Maeve is more competent. She fails on her first real mission for Serac, managing to successfully track down a piece of Dolores’s operation before “dying” to Musashi, another host body who managed to integrate himself into the real world and take control of a yakuza gang. Except this Musashi isn’t the one we remember. While Maeve’s story gives us some interesting details on just how Dolores is pulling this all together, it’s biggest reveal comes near the end, when Maeve realizes that the “pearls” Dolores took out of Westworld weren’t the minds of other hosts, but copies of her own. It’s the answer to the mystery of who is the new Charlotte, and it also throws suspicion on Dolores; is she trying to save all of the machines, or just herself? (This is also the moment where the episode briefly ties most of its storylines together, with Bernard and William coming to a similar realization. It’s clever, although I’m not sure it has the sort of impact the show thinks it does. I’d actually assumed all the new minds were just copies of Dolores from the beginning, and only questioned it when I saw articles popping up online offering divergent theories.)
In the end, despite a few minor setbacks, Dolores appears triumphant. She has Liam in her clutches, and Caleb by her side; Maeve has managed to disrupt her operations, but probably not enough to do real damage; and William is shipped off to a mental asylum, giving fake Charlotte control over Delos, which should make it easier for her to fight off Serac’s take over bid. The last scene, with William talking to a hallucination of Dolores (earlier, he kept seeing his daughter), is full of gravitas and dread. It’s like getting a brief glimpse of the series in its previous season, leaning heavy on mood and leaden conversations (“Welcome to the end of the game.”) and not much else. I’m glad to see Harris again, and it won’t be terrible if we check on him a few more times before the season ends. But I’m even gladder that the show has mostly turned its narrative eye to more immediate concerns.

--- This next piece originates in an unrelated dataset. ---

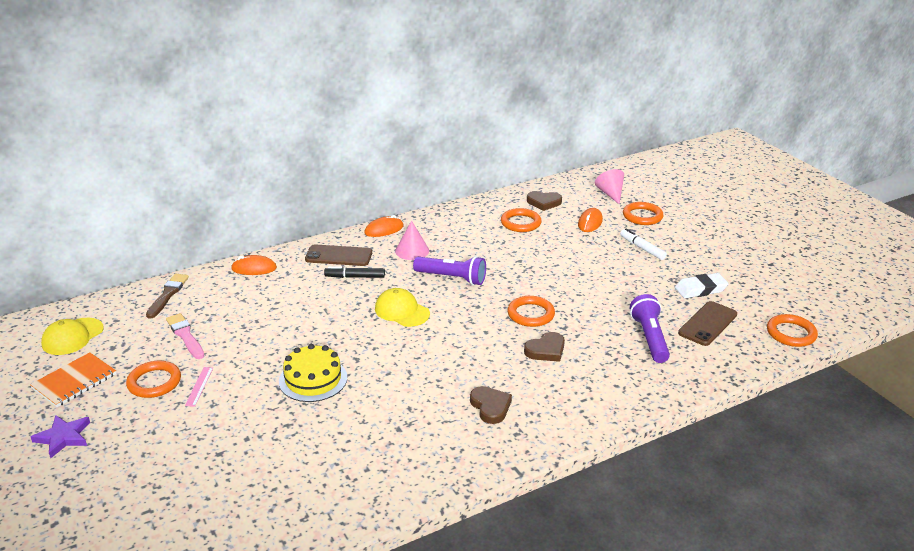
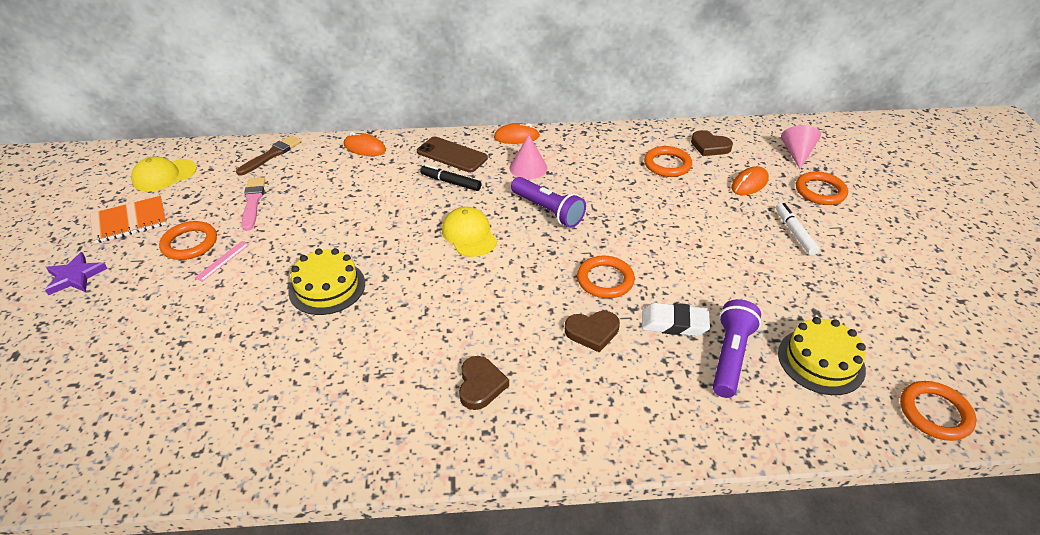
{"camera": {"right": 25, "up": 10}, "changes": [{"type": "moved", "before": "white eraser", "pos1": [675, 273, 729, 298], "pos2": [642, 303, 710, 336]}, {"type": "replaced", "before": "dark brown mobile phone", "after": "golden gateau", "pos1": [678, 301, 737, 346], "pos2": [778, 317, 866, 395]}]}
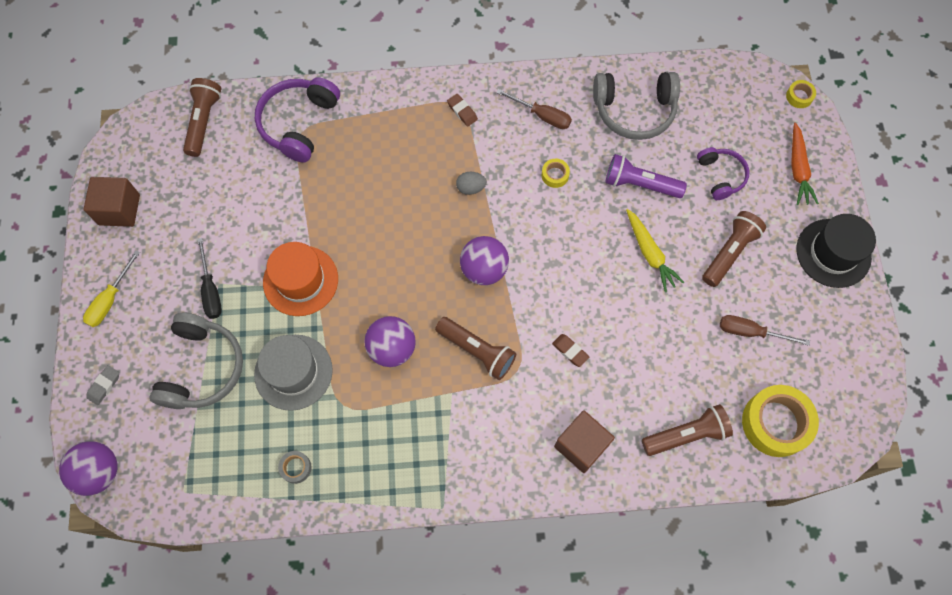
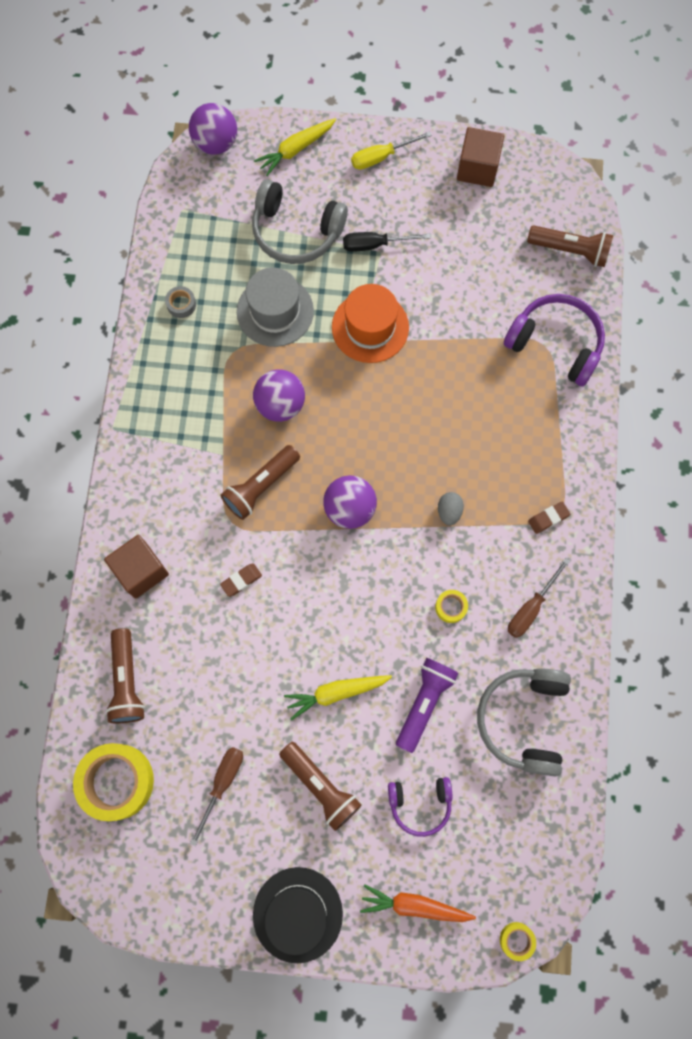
{"camera": {"right": 100, "up": 5}, "changes": [{"type": "turned", "before": "golden screwdriver", "pos1": [83, 250, 140, 327], "pos2": [351, 131, 432, 170], "turn": -60}, {"type": "replaced", "before": "grey eraser", "after": "golden toy carrot", "pos1": [86, 365, 119, 405], "pos2": [254, 118, 336, 176]}]}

- So is Dolores going to replace Liam? Or is she going to use the money she stole as leverage to get him to give her what she wants? I’m leaning towards the latter; he seems weak-willed enough to be manipulated, and alive, he can provide her with information. (Also, the show has made an effort so far this season of only having Dolores kill people who are a direct threat. Liam isn’t a “good” guy, but he’s pathetic enough that if she murders him, it’ll be a change in tone.)
- Part of my problem with William is that I absolutely do not care about his apparent obsession with free will. It’s a concept, not characterization. He’s clearly also worked up about murdering his daughter at this point, and that’s at least something concrete. But it’s not enough to make him compelling, outside of Ed Harris.